LITERATURE

SHE WILL NOT EASE HER PAIN

Priscilla Becker's Internal West

By Samantha Thompson



Priscilla Becker's poetry is spellbinding. It’s unpretentious, straightforward and rudimentary in its effects and language; in other words, the exact opposite of the baroque experiments in language and typography so prized by the avant-garde. Becker belongs to no school of poetry that I know of. She’s neither conservative like the new formalists, nor radical like the language poets. Instead of focusing on arcane forms of verse or typography, Becker places her faith in the honest word. She simply tries to communicate with her readers in the most painful ways. In the “Return”, we see some of her ability to catch complex feelings in the plainest of terms.



                                     In pictures we would always say
                                    We look nothing like that.
                                    And that is something how it feels--inaccurate.
This stanza from the “Return” is a prime example of Becker’s simple and honest approach. She does not abstain from stating both what she wants to say and her inability to say it. She is clear about what she feels—“we look nothing like that” and then places her failures straight on the page without disguise. Her use of the word “inaccurate” guides the reader throughout the poem. It is a modest word that promises nothing, but in this context packs a huge emotional punch. It is the condition of her feelings. In a funny way it’s one of the most accurate descriptions of emotional inaccuracy you can get.


She's a tough writer
Internal West is not an easy read and is more like a conversation with a brutally honest friend. Becker's poems express feelings that are hard to admit, even to oneself. Still, there is a camaraderie that comes with telling the truth, and you feel it with Becker.
                                            I have been told
                                           That that was then. Sometimes
                                           I think I see you there; so many
                                           Nighttimes look like you.
“The Shadow” is wishing for something you can never attain. She knows that the past is over and yet still attempts to confront it and find some sort of reconciliation: “I think I see you there”. Her language weaves back and forth between past and present tenses and is unnerving in its inability to settle on one time scheme. The shadow’s purpose is not to console, but to remind¬¬–“sometimes I think I see you there”. A poem like this makes us want to be there with her. Becker is passionate and these poems are thoughtful of the psychological views that Becker is portraying, rather than any biography could ever offer. The poem “The Shadow” exposes the unspoken.


Becker reading
Becker is personal and her use plain language is homely and almost hypnotic. Given, her past, her husband’s death and her struggles with eating disorders, Internal West becomes the antithesis of an antidote. Becker avoids all attempts at healing. She is a writer that benefits from harmful events and holds them dear. In a “Letter After an Estrangement”, we see her inability to escape the most painful aspects of life.

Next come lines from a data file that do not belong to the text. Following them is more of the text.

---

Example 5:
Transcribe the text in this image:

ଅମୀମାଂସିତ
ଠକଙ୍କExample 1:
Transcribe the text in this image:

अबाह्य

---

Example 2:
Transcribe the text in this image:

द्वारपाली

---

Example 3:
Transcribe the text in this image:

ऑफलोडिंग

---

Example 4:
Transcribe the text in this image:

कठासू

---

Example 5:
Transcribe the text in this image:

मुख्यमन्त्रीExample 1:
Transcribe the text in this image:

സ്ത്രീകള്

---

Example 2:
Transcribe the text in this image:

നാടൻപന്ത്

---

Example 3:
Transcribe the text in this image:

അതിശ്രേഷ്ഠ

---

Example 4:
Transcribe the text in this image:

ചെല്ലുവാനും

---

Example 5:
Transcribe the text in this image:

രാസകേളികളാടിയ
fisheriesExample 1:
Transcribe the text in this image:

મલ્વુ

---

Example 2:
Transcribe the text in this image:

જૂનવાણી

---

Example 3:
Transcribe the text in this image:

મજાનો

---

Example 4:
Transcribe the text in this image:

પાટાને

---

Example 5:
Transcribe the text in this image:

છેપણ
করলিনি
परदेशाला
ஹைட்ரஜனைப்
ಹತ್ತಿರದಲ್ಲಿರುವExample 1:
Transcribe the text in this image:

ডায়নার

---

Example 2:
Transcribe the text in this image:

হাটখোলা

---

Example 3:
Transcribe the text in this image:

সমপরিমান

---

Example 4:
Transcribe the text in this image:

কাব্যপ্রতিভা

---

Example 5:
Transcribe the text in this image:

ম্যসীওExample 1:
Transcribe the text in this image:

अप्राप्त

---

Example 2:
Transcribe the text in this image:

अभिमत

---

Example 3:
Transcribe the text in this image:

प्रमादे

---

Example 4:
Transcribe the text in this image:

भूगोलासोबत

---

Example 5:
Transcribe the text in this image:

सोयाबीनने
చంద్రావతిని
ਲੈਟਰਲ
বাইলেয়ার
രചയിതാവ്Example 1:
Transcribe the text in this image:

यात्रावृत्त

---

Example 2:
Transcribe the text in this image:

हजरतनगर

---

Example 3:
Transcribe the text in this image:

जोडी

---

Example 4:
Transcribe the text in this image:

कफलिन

                          I forgot to tell you my husband died.
                         He was in Spain and something strange
                         Happened with alcohol or water.
                        He loved them both so much.
                        Which reminds me, do you want to be
                        Cremated or buried? The difference,
                        If you do not know, is the ghost or the body . . . .
                       The house hates me
                       And breaks everything touch.
                       I myself prefer to be left face up
                       in a ditch
“Letter After an Estrangement” is more concerned with a direct address. She personifies home and the idea of shelter into an enemy. “The house hates me/ and breaks everything I touch.” There will be no rest for Becker, physical or psychological. Even the home she resides in does not take her side. Here is a beautiful example of the self-sabotage that comes with absolute loss: “I myself prefer to be left face up/ in a ditch.” That’s an ugly image, from a poet who has no interest in escaping any type of pain or self-mortification.

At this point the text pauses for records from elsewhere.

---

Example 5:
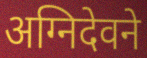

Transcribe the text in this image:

अग्निदेवने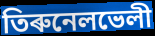
তিৰুনেলভেলী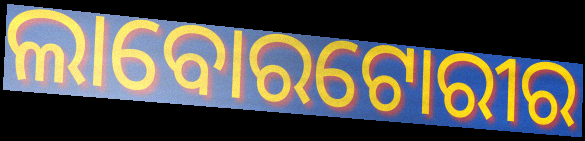
ଲାବୋରଟୋରୀରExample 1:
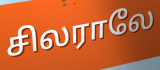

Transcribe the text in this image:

சிலராலே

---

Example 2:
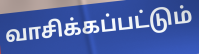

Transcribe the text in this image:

வாசிக்கப்பட்டும்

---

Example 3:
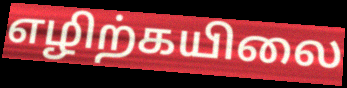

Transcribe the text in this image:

எழிற்கயிலை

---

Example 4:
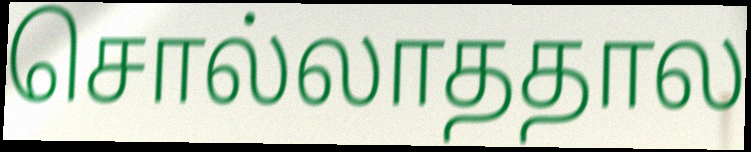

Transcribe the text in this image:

சொல்லாததால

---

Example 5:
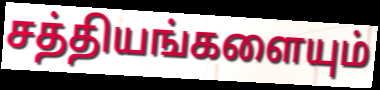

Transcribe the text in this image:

சத்தியங்களையும்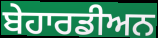
ਬੇਹਾਰਡੀਅਨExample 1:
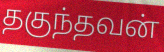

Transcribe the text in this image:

தகுந்தவன்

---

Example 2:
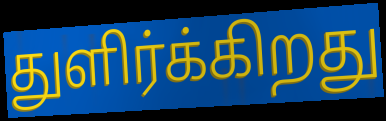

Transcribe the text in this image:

துளிர்க்கிறது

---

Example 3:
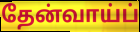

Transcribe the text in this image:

தேன்வாய்ப்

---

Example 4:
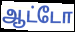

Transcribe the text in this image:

ஆட்டோ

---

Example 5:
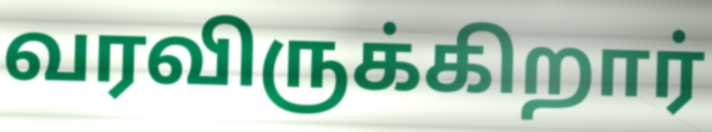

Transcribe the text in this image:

வரவிருக்கிறார்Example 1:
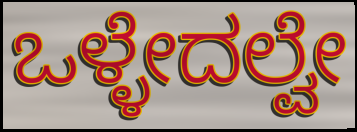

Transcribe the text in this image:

ಒಳ್ಳೇದಲ್ವೇ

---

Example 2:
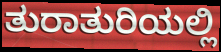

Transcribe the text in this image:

ತುರಾತುರಿಯಲ್ಲಿ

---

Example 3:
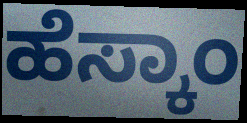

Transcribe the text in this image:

ಹೆಸ್ಕಾಂ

                                                  just yesterday I did not know
                                                  I had no reason to go on.
                                                  For instance, I heard bells.
                                                  Its been so long since I heard
                                                  bells, I thought first
                                                  I heard them wrong.
“Internal West”, is a possible ending or a way out. The renewed familiarity with the bells signals her estrangement from reality: that time is no longer consistent and that senses can be lost. The poem is practically a suicide note. “Internal West” is a catalogue of Becker’s thoughts on having nothing more to do, except take what this day can offer and learn from it: “yesterday I did not know I had no reason to go on.” She isn’t forcing us to adopt a philosophy or to feel as she does, and yet it happens anyway. The precision of her language lures us in and we want to feel as she does.

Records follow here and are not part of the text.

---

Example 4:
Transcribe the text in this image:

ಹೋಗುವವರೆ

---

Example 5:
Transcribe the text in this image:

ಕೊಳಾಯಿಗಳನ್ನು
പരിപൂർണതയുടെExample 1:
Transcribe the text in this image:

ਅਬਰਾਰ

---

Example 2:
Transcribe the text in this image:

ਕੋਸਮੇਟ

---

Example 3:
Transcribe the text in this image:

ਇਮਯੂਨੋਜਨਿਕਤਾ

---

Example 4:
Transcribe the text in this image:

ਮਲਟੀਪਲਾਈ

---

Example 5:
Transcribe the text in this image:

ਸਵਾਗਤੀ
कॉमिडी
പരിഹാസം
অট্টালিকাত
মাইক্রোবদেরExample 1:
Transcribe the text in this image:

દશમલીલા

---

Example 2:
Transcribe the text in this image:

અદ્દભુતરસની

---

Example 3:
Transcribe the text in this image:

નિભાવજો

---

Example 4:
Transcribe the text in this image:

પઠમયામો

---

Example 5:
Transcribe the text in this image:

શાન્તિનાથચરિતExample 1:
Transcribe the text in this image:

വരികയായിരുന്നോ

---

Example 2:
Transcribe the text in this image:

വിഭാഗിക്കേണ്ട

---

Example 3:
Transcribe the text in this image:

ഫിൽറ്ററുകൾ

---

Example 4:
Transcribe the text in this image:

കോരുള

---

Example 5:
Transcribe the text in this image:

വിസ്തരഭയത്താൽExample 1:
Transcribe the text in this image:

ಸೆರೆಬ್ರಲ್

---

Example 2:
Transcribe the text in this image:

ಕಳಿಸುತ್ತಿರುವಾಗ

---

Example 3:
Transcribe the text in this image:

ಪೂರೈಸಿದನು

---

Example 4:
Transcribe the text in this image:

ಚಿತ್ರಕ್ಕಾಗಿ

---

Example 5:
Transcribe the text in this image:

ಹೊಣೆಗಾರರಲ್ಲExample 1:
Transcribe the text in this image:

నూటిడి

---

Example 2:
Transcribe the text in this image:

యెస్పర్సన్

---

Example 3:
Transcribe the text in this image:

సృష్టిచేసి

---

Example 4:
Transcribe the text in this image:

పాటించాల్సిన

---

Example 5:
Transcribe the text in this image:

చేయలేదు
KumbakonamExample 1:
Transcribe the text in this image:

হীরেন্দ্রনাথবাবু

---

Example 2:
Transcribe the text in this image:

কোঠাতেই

She will not liberate your misery
All these poems share a feeling of being continuously wrung out. There is no liberation from the misery felt and no desire to let it go. Becker’s is simple, but what she has to say is assertively misanthropic. Her writing is not meant to mend, but processes thought, and this is where Becker excels. Internal West is an intimate observation of what it is like to feel pain and not recover. Only to be shown to those willing to bury their fictitious selves. She is not going to lie to us, but she does add more beauty into a painful world.